Regulators should not be puppets.

Regulators Should Not Be Puppets

I am no apologist for the Federal Home Loan Bank Board or the Federal Savings and Loan Insurance Corp. If their sort of ineffective performance were the only alternative, I would vigorously applaud the enactment of mechanical intervention guidelines for banking regulators.

But that's not the case.

Federal and most state commercial bank regulators should not be tarred with the same brush used on those defunct thrift agencies.

The use of discretion by regulators does work, but it depends on the quality and competence of the people guiding the state and federal regulatory agencies.

Congress Overreacted

Granted, there have been cases in which regulatory discretion led to problems. Nevertheless, it was ludicrous for Congress to enact the early intervention mechanisms in the 1991 banking bill.

Early intervention robs the system of both flexibility and discretion.

Federal regulatory officers would need to exercise no prudence or caution. They would simply enforce capital adequacy standards, administrative orders, and even bank closings on a mechanical basis.

Our banking system would lose its ability to react to adverse conditions.

Early intervention assumes that all situations are the same - that once a bank's capital reaches to a certain level, certain actions must take place. Wouldn't it be nice if all commercial banking situations were alike?

Innocent Victims

A study published by the Office of the Comptroller of the Currency revealed that just as many banks failed because of economic and financial conditions in the community as because of insider abuse, self-dealing, or preferential treatment.

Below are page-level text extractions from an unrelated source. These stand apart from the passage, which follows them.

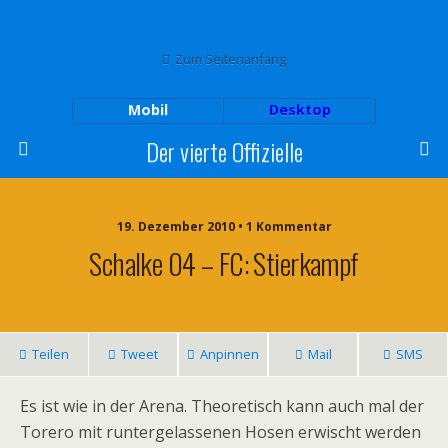
Zum Seitenanfang
Mobil
Desktop
Der vierte Offizielle
19. Dezember 2010 • 1 Kommentar
Schalke 04 – FC: Stierkampf
Teilen
Tweet
Anpinnen
Mail
SMS
Es ist wie in der Arena. Theoretisch kann auch mal der
Torero mit runtergelassenen Hosen erwischt werden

For hundreds of commercial banks and savings and loans in the Southwest, failure resulted not because of incompetent or crooked management, but because the economy on which the asset portfolio was based simply disintegrated.

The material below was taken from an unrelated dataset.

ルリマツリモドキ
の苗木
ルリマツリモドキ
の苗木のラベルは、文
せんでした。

Even the most competent bank management would have difficulty trying to realize a profit when faced with the triple whammy of real estate devaluation, the oil and gas energy collapse, and significant declines in agricultural prices.

We are now dealing with this phenomenon in the Northeast, where financial institutions are fighting to stay afloat. The commercial real estate market has collapsed. Even the most conservative management, utilizing conservative real estate appraisals and loan-to-value ratios, can wind up losing an entire bank or thrift in such circumstances.

Salvageable Banks Jeopardized

Mechanical intervention, whether early or not, would not remedy this situation any better than discretionary intervention.

Discretionary federal regulatory management permits case-by-case solutions.

Mechanical early intervention lumps all problems into the same classification.

Chances are the practice will result in the demise of some good, salvageable banks along with the bad ones.

In view of the savings and loan crisis, it is understandable why Congress finds a mechanical early intervention system attractive: The lawmakers don't want to be embarrassed again.

A Personnel Issue

I would argue, however, that the problems reflected the quality and competence of the individuals involved, rather than the regulatory system.

The management of a business is the key to its survival, and federal banking regulatory agencies are no different from the management of profitable well-run corporations.

If we want strong discretionary regulatory management, it is up to Congress and the administration to hire appropriately trained and qualified federal regulators.

It is highly inappropriate to ignore the concept of quality in regulatory management and reduce competent federal regulators to puppets. It makes infinitely more sense to utilize regulators' experience, expertise and common sense.

Early intervention would be an extreme case of throwing out the baby with the bathwater.

Mr. Austin is the president and chief executive of Austin Financial Services Inc., Toledo, Ohio, a financial consultant to commercial lending groups.